▶ Action item:
In the merger article, what ownership interest in Cronos Group did Altria receive when its investment deal closed in March?

▶ Exercise text:
***

Last week, Altria Group and Philip Morris International (PMI) announced being in discussions for a potential all-stock “merger of equals,” signifying a combined $210 billion deal with impacts for one of the Canadian cannabis sector’s leading companies. Some investors have been initially tepid about the deal to create a new tobacco titan, that said the question for cannabis stakeholders is whether this massive transaction is in fact about tobacco.

The Background

Altria and PMI have both invested in researching reduced-risk products (RRPs), including e-cigarettes and PMI’s IQOS products, to offset declining sales in the traditional smokable tobacco space.

In December 2018, Virginia-based Altria Group agreed to invest $2.4 billion CAD ($1.8 billion USD) in Cronos Group, an Ontario-based cannabis producer Cronos Group. The investment was deemed by some analysts as “highly speculative” since Cronos’ 2018 revenues were $15.7 million. When the deal closed in March, it gave Altria – one of North America’s largest tobacco companies, with a 10% equity stake in international alcohol giant Anheuser-Busch InBev – a 45% ownership interest (with a $1.4 billion CAD option for a 55% stake) in Cronos. Altria also controls a majority of the Canadian company’s board. For its own venture into the cannabis space, Anheuser-Busch InBev invested $50 million in a partnership with Tilray to research THC-and CBD-infused beverages.

Last year, Altria paid $12.8 billion for a 35% share of Juul Labs, manufacturer of popular but controversial high-nicotine vaporizers. The brand represents roughly 48% of the e-cigarette market in the U.S, though it has also seen recent challenges. A merger could potentially expose PMI to regulatory risks from Juul, whose CEO Kevin Burns on Thursday took the unusual step of appearing on “CBS This Morning” to warn nonsmokers against his company’s product. In July, Juul executives were called to Capitol Hill to address their role in “the youth nicotine epidemic”. Juul’s problematic public relations troubles, added to PMI’s hefty investment in alternative products, could weaken Altria’s overall market position. Meantime, PMI’s share price fell by 7.8% with news of the merger talks.

PMI has reportedly invested $6 billion since 2008 to develop IQOS, a smoke-free device which heats tobacco, and which in April earned FDA approval to sell in the United States (under an existing licensing deal with Altria). PMI has introduced IQOS in more than 30 markets worldwide – generating $4 billion in global sales in 2018 – and projects the product as a growth engine worth up to 40% of its sales come 2025 (up from 14% last year).

***

▶ Material provided:
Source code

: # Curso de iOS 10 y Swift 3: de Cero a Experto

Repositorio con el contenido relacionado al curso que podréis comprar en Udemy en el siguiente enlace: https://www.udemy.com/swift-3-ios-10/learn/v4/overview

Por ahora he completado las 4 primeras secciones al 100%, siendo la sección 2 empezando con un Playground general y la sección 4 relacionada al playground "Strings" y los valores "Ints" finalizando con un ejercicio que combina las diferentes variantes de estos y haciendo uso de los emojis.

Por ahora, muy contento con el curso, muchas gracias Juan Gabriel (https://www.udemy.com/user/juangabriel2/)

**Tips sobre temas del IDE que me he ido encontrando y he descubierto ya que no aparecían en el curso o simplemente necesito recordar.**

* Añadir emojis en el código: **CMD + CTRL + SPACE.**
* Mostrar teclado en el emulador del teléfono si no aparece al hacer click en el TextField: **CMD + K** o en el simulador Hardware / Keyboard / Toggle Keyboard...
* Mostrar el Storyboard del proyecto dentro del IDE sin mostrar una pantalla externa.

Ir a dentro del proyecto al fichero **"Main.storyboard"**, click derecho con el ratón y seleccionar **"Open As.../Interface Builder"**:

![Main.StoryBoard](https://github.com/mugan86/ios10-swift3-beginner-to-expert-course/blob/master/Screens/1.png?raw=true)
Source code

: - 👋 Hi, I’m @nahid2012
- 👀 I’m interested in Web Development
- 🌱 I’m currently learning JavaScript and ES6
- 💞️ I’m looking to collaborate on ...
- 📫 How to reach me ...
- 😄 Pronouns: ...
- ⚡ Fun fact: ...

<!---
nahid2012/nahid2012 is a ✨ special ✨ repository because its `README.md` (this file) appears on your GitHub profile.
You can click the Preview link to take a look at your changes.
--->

***

▶ Result of the exercise:
A 45% ownership interest, with a $1.4 billion CAD option for a 55% stake.